--- MATERIAL FOR THE TASK ---
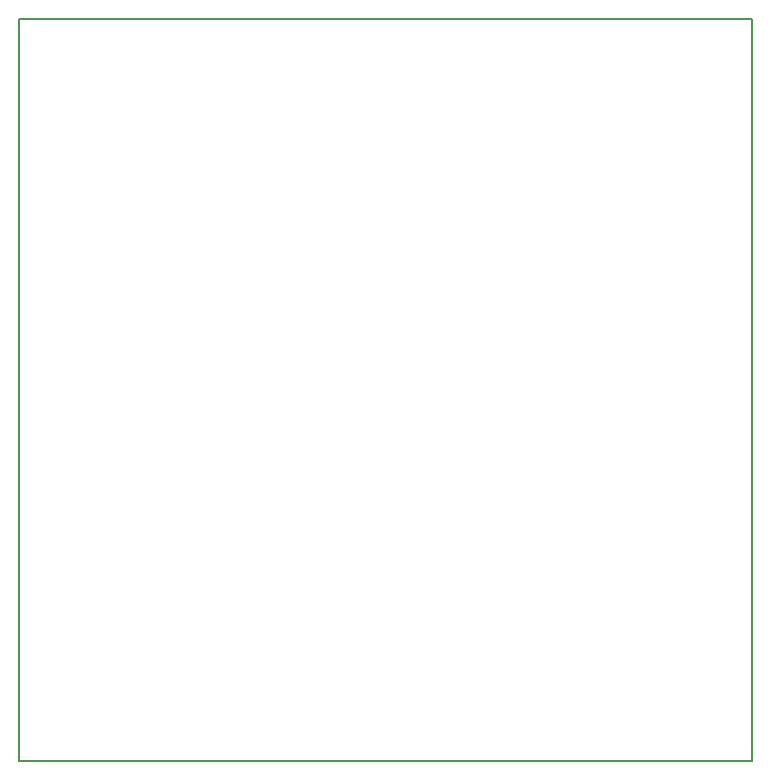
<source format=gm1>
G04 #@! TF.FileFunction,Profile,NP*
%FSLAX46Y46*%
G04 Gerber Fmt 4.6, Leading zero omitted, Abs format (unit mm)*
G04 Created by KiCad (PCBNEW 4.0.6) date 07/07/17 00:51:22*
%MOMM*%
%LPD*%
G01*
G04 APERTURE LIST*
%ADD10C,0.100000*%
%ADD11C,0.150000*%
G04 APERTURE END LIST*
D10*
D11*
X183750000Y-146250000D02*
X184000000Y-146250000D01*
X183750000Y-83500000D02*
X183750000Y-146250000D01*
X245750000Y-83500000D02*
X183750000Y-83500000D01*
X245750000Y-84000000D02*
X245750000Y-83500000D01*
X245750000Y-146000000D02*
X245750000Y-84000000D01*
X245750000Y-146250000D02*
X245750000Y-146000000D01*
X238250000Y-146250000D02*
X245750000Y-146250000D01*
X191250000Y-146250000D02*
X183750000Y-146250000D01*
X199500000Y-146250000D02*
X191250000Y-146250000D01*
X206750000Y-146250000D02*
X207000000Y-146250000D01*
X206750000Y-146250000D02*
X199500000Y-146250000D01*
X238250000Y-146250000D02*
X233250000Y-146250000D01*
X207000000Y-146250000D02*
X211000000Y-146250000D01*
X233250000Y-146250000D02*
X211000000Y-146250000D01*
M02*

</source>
---
--- MATERIAL FOR THE TASK ---
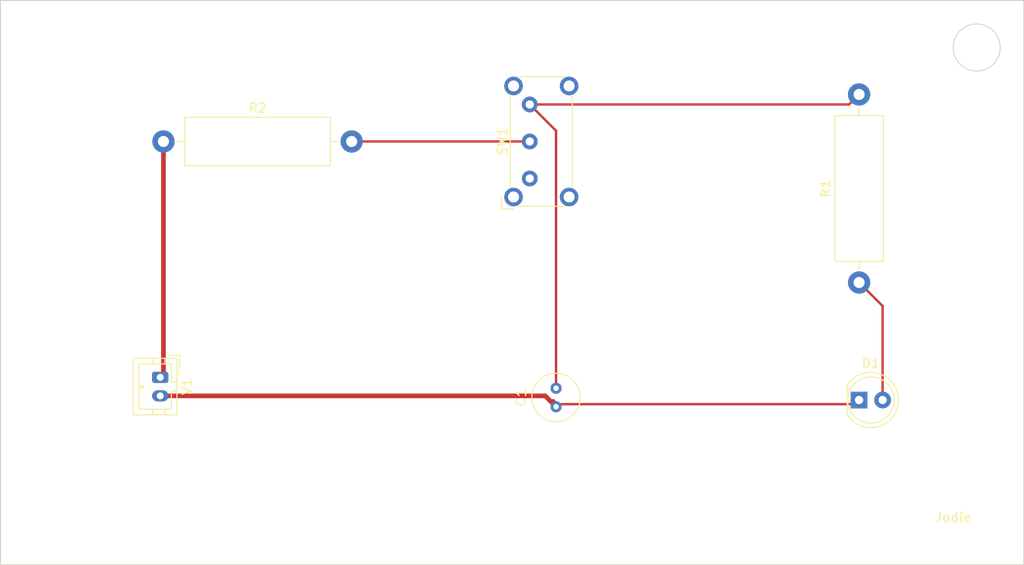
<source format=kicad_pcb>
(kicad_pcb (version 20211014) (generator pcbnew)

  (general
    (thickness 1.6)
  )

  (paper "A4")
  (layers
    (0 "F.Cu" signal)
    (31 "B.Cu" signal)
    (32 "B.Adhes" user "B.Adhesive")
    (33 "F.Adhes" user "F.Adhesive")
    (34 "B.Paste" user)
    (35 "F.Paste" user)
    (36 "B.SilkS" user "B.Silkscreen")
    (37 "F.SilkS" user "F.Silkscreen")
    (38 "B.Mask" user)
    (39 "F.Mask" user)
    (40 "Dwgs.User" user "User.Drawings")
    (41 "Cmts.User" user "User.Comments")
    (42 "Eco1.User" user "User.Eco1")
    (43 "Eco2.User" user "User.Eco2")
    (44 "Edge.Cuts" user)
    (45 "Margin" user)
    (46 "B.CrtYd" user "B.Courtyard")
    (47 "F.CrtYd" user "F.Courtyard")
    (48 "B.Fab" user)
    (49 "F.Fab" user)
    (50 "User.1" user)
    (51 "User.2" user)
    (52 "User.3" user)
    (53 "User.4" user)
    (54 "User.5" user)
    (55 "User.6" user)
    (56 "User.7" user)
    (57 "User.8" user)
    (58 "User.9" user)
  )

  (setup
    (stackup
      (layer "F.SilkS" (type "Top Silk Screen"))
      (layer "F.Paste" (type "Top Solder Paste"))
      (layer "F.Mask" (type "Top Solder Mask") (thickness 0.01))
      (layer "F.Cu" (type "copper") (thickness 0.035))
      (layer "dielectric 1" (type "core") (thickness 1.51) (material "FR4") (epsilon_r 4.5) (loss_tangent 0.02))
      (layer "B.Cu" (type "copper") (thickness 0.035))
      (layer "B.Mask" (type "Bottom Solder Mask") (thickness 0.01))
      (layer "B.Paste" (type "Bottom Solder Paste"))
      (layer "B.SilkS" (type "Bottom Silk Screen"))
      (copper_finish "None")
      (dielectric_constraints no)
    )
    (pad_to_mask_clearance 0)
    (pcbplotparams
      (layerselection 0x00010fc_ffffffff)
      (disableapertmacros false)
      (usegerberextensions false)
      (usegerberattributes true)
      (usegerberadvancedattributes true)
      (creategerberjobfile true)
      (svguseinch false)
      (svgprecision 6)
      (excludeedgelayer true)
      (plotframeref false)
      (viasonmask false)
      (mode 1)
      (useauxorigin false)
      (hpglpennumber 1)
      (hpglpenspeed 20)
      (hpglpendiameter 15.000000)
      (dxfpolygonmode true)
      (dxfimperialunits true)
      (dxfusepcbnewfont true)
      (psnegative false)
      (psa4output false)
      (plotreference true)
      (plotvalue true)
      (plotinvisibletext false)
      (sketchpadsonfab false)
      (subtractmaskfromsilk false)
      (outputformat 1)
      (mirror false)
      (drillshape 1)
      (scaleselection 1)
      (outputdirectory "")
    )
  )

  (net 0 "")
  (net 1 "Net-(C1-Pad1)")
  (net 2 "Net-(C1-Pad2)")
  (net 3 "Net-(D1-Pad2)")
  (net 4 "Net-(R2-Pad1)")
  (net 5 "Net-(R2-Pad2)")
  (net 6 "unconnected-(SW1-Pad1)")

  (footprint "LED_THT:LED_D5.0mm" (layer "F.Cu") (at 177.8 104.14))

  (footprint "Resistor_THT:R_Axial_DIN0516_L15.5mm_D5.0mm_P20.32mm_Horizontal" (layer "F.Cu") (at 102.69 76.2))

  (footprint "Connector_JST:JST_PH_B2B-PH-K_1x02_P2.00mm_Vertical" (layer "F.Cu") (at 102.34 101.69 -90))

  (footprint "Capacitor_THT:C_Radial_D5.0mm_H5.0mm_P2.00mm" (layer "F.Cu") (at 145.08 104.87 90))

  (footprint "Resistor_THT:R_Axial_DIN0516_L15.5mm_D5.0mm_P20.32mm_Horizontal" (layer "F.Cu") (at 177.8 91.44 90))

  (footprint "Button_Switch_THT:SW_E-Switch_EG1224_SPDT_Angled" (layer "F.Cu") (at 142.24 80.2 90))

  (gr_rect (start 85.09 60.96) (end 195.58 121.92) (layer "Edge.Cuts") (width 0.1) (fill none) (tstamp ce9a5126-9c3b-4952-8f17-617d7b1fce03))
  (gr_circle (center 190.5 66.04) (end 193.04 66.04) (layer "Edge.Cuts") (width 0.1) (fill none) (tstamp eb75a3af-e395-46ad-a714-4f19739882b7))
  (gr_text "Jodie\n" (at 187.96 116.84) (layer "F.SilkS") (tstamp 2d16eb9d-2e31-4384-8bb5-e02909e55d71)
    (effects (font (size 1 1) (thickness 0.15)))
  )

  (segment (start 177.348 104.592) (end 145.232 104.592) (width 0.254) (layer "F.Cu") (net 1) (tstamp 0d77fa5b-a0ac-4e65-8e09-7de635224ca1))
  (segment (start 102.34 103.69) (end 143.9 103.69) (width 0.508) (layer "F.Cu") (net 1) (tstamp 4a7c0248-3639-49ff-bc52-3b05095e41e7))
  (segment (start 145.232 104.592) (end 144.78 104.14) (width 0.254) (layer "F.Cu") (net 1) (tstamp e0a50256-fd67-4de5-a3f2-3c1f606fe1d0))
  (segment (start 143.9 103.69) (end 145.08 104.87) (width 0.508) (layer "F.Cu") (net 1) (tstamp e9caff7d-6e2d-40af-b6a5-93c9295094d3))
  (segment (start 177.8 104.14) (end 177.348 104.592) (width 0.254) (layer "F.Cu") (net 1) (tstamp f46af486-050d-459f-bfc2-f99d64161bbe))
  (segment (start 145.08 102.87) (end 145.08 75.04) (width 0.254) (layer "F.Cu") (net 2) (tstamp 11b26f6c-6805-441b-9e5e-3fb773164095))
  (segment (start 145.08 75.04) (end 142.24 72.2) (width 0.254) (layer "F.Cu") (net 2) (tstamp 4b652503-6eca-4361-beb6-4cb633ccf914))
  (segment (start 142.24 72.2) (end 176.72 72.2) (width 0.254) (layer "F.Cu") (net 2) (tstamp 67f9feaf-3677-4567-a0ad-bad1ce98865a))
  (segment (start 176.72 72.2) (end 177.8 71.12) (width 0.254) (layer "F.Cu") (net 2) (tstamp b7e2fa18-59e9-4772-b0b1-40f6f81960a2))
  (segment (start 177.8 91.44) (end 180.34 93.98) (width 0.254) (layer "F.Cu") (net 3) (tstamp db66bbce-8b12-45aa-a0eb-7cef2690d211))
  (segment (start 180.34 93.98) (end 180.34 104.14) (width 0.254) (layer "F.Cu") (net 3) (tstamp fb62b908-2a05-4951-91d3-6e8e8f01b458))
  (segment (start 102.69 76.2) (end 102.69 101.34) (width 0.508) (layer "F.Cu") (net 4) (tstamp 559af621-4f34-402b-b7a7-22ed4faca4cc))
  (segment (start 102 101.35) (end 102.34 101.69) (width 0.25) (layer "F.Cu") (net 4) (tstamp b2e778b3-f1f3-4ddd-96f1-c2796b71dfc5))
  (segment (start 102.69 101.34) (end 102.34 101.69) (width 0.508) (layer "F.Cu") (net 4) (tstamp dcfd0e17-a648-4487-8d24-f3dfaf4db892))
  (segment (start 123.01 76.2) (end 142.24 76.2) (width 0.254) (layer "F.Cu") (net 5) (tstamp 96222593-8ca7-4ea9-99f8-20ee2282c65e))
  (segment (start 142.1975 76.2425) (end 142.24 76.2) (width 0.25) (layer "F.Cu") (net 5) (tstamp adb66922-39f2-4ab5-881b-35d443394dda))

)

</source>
---
## EXERCISE
Would you print, exactly as written, every line above from the one holding "<source format=gm1>" through the one holding "X245750000Y-84000000D02*", with both included and no other lines?

## WRITTEN SOLUTION
<source format=gm1>
G04 #@! TF.FileFunction,Profile,NP*
%FSLAX46Y46*%
G04 Gerber Fmt 4.6, Leading zero omitted, Abs format (unit mm)*
G04 Created by KiCad (PCBNEW 4.0.6) date 07/07/17 00:51:22*
%MOMM*%
%LPD*%
G01*
G04 APERTURE LIST*
%ADD10C,0.100000*%
%ADD11C,0.150000*%
G04 APERTURE END LIST*
D10*
D11*
X183750000Y-146250000D02*
X184000000Y-146250000D01*
X183750000Y-83500000D02*
X183750000Y-146250000D01*
X245750000Y-83500000D02*
X183750000Y-83500000D01*
X245750000Y-84000000D02*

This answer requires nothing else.